Top of Data to process
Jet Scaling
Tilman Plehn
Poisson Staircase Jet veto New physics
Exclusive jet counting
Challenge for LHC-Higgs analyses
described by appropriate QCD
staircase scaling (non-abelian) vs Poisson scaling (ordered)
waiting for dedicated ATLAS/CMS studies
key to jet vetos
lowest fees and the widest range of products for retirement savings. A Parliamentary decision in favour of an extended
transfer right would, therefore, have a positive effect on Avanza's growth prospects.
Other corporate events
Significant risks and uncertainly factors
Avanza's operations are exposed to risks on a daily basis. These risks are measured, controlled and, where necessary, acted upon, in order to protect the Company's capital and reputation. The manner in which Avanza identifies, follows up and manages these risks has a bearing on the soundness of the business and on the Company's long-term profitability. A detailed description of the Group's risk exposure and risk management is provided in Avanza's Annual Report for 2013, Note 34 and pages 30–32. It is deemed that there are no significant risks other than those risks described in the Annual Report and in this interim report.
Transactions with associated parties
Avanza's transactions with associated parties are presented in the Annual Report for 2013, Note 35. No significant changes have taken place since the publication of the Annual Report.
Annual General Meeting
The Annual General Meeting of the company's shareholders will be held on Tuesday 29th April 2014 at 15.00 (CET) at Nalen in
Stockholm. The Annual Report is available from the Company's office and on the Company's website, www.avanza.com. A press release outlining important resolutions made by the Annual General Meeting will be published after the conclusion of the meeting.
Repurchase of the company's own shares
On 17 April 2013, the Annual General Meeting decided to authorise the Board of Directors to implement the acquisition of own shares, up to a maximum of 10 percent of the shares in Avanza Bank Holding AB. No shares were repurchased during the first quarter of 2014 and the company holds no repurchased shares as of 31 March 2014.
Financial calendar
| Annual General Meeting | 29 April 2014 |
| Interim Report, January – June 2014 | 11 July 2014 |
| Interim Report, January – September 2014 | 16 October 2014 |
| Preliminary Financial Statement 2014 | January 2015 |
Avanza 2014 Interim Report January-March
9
Bottom of Data to process
Work required:
Which lines above contain the word "parties"? List them.

Solved exercise:
Transactions with associated parties
Avanza's transactions with associated parties are presented in the Annual Report for 2013, Note 35. No significant changes have taken place since the publication of the Annual Report.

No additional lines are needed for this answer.